→ WRITTEN TASK
Read the data, and whenever a line holds the word "print", report that line.

══ DATA TO PROCESS ══

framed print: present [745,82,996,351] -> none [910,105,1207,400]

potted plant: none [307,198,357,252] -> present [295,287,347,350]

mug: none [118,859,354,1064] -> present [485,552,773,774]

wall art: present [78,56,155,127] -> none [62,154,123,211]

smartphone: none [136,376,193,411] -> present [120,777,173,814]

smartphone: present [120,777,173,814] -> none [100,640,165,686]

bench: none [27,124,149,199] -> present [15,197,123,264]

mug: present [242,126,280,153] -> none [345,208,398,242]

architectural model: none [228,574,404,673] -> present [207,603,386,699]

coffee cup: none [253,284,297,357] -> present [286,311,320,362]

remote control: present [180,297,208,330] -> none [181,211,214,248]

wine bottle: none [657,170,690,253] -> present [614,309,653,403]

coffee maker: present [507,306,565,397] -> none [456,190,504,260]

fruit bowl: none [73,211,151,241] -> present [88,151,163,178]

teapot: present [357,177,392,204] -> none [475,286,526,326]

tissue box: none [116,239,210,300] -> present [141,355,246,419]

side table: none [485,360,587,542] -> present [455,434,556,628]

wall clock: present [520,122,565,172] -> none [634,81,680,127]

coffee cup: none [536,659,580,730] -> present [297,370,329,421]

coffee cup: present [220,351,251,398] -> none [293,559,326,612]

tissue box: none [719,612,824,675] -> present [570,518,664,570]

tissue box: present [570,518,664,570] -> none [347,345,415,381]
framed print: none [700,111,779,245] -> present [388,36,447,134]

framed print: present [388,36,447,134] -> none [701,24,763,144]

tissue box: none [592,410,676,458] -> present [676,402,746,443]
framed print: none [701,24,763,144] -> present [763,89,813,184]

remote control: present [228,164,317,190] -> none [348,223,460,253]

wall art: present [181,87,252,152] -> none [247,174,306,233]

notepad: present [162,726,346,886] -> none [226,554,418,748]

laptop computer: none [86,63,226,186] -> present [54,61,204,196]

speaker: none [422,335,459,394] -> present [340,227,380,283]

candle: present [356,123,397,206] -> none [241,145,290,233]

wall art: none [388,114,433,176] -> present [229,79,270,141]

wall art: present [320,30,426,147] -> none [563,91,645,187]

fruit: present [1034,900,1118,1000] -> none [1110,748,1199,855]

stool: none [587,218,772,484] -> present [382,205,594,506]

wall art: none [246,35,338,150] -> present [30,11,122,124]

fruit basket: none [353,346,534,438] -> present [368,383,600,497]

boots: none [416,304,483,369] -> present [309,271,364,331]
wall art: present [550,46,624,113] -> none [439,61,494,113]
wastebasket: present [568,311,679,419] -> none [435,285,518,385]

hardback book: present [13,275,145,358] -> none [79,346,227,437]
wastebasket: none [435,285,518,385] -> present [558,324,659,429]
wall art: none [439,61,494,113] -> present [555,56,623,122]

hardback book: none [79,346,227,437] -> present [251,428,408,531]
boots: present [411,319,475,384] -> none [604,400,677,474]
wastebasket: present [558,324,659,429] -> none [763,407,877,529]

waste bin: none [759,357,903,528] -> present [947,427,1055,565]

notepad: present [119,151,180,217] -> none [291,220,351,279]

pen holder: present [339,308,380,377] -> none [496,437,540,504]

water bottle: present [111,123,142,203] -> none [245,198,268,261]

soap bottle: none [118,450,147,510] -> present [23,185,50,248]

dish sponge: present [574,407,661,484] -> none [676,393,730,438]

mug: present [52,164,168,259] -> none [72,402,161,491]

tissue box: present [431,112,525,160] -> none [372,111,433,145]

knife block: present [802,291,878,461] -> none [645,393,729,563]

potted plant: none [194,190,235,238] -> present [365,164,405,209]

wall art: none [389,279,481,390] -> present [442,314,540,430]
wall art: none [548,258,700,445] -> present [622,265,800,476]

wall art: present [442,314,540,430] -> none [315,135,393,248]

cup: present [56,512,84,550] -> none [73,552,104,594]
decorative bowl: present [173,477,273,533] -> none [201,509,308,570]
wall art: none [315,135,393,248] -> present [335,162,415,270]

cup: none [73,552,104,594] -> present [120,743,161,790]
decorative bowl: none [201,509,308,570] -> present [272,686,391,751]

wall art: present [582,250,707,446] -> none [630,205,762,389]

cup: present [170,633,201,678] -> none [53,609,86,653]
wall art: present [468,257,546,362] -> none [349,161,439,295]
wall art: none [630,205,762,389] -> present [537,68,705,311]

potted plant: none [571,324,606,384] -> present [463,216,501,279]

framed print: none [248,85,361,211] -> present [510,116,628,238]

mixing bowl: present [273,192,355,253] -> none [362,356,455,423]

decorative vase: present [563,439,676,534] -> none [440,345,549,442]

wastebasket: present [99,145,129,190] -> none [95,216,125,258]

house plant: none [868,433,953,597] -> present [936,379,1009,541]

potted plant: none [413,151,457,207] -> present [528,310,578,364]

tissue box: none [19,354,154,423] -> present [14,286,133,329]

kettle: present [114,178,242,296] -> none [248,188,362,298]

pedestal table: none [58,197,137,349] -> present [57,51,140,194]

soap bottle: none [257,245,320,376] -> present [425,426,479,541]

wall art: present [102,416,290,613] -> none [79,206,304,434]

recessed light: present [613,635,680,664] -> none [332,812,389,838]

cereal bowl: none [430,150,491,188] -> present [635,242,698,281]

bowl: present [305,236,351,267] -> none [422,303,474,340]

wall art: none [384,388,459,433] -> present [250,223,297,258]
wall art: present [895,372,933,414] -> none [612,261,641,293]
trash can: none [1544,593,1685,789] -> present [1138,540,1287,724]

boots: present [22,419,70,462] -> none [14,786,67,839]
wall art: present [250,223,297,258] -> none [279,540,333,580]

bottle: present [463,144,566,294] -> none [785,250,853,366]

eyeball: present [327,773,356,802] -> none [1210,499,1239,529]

═══

→ EXERCISE ANSWER
framed print: present [745,82,996,351] -> none [910,105,1207,400]
framed print: none [700,111,779,245] -> present [388,36,447,134]
framed print: present [388,36,447,134] -> none [701,24,763,144]
framed print: none [701,24,763,144] -> present [763,89,813,184]
framed print: none [248,85,361,211] -> present [510,116,628,238]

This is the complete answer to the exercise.